# What to do
Count the lines in the records below that contain the word "series", and give only that number.

========

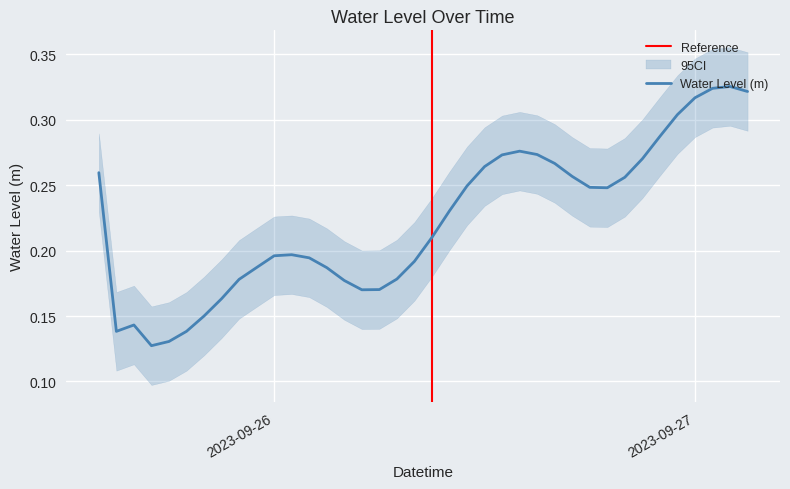

Read the value at 2023-09-26 14:00:00.

0.3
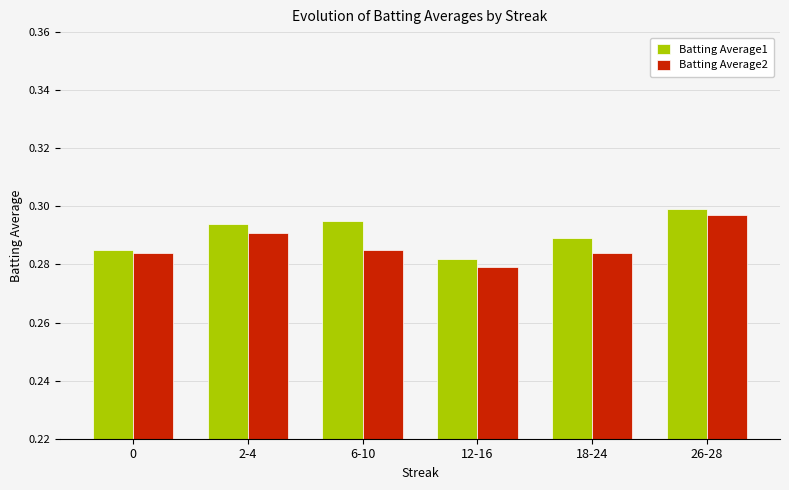

True or false: Batting Average1 has a value of 0.3 at 12-16.

True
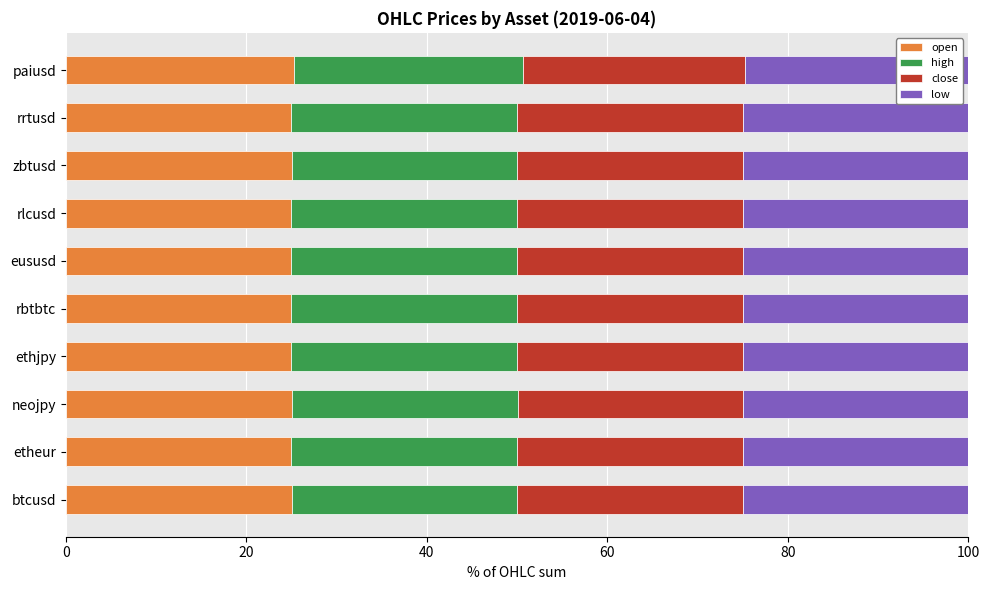

What is the minimum value for open?

25.0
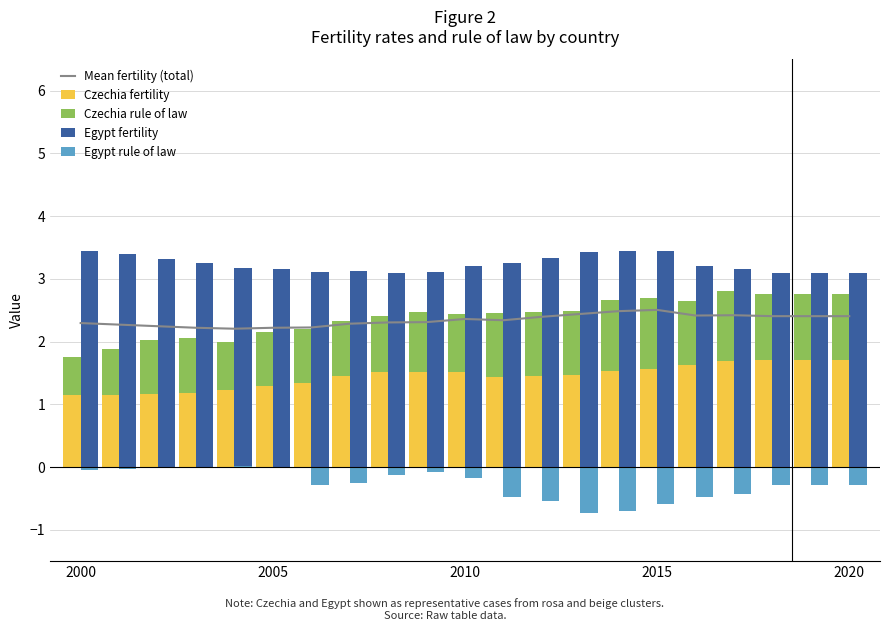

At which category does the chart reach its peak across all series?

2000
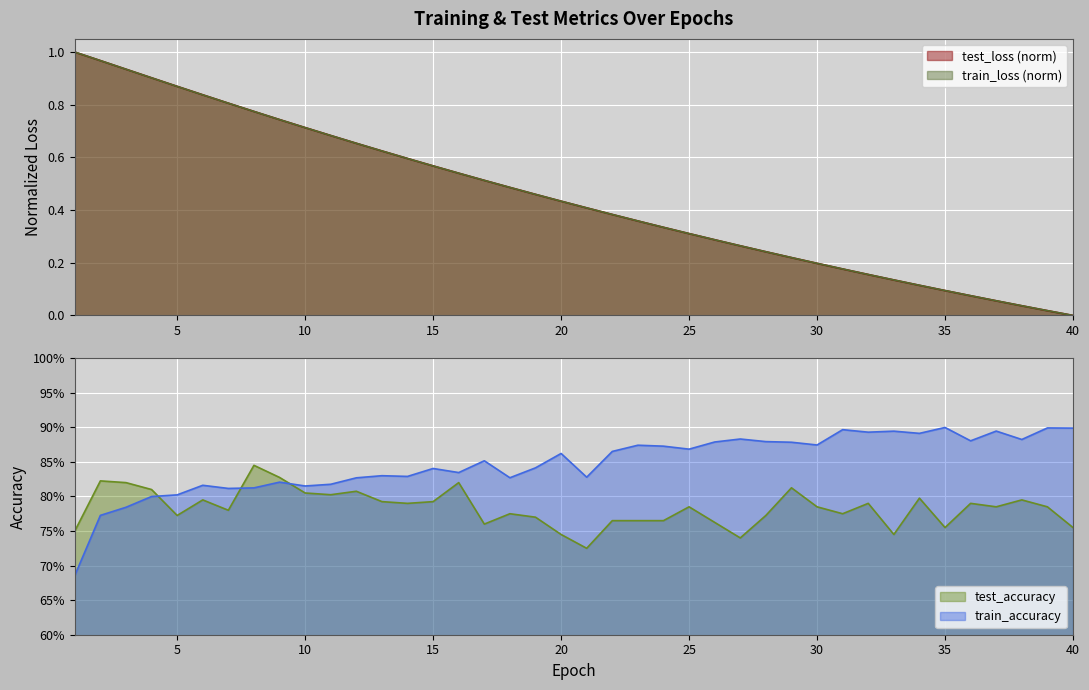

What is the spread (max minus min) of values at 22?

0.5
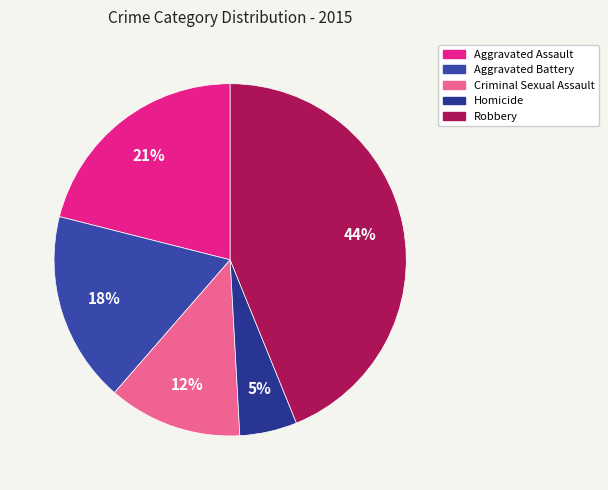

Between Aggravated Battery and Criminal Sexual Assault, which is larger?

Aggravated Battery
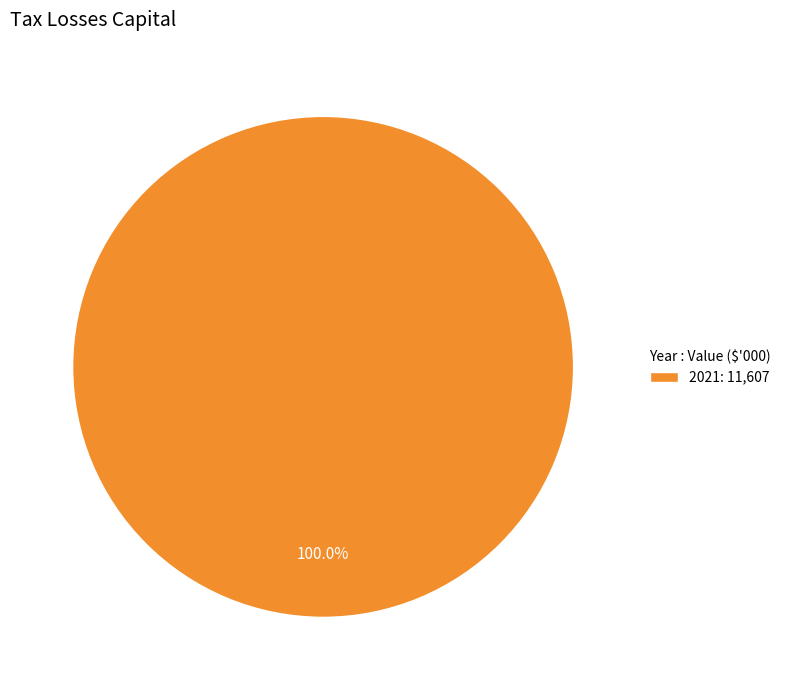

Rank the categories by value from lowest to highest.

2021: 11,607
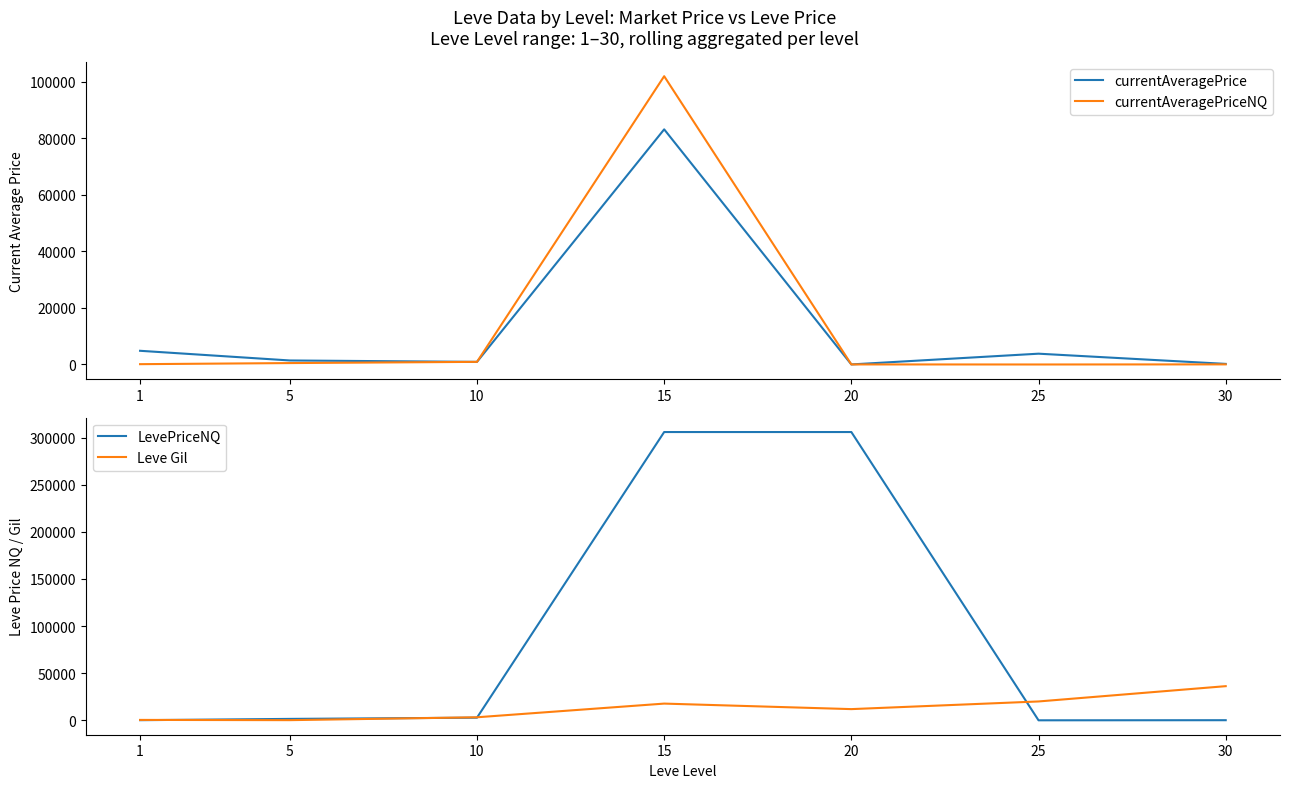

What is the difference between the Leve Gil values at 25 and 10?

16790.0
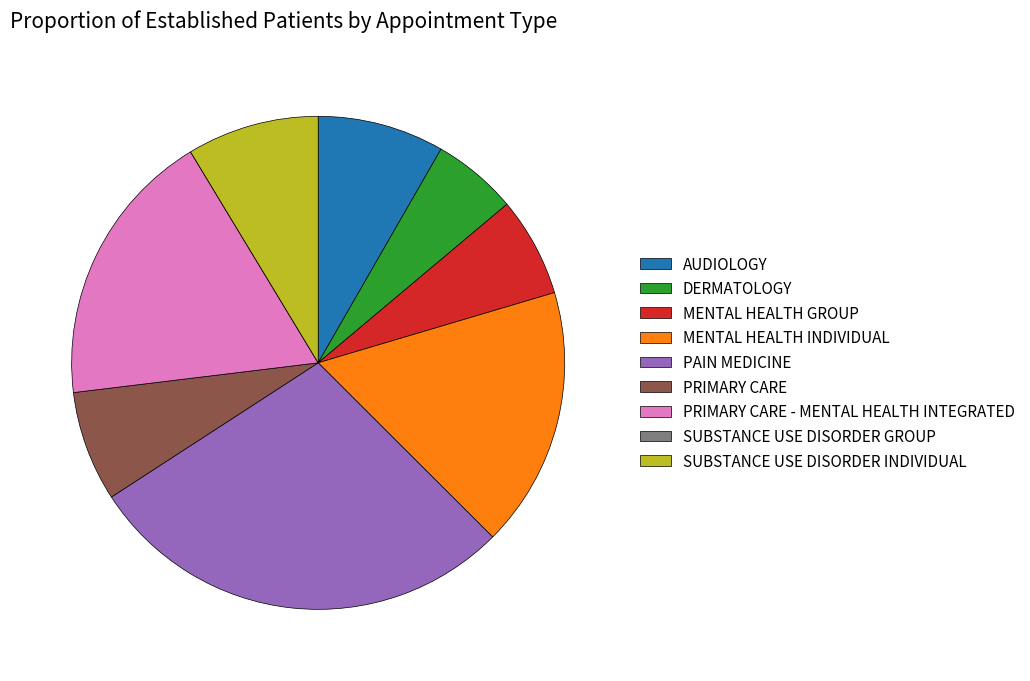

True or false: AUDIOLOGY accounts for 1% of the total.

False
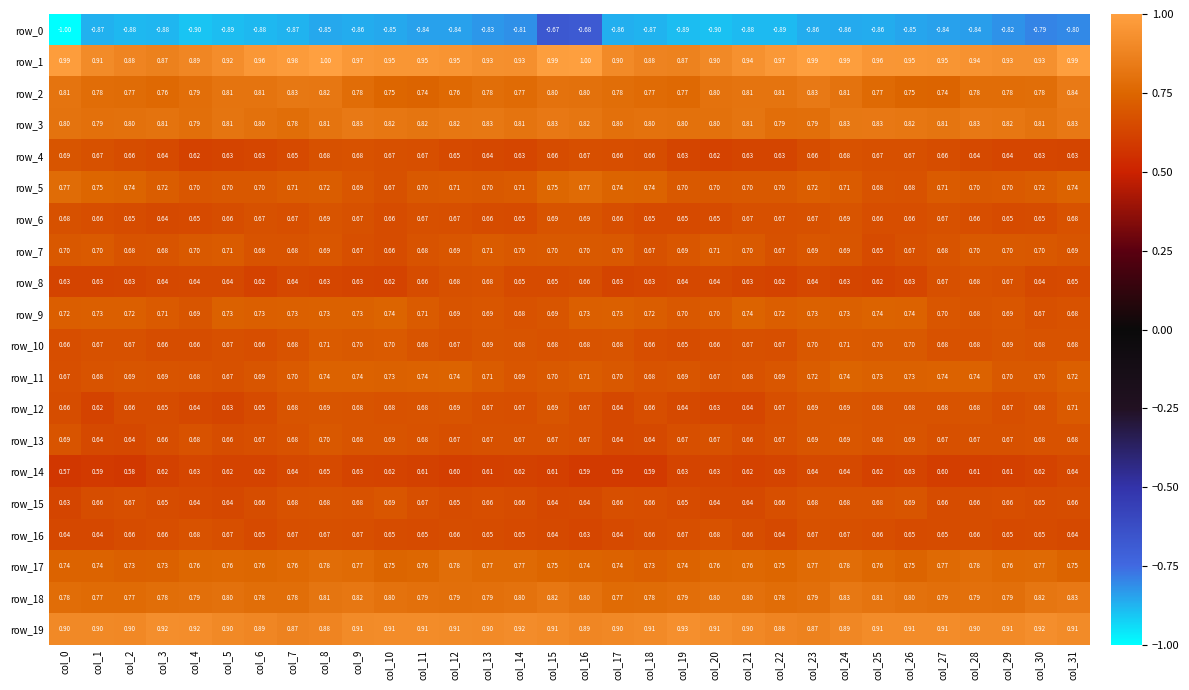

At which category is the sum across all series the highest?

col_8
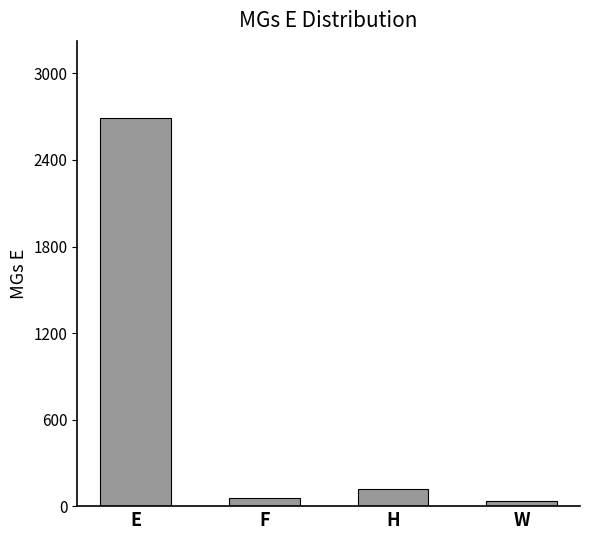

What is the minimum value shown in the chart?

34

========

# Answer below
2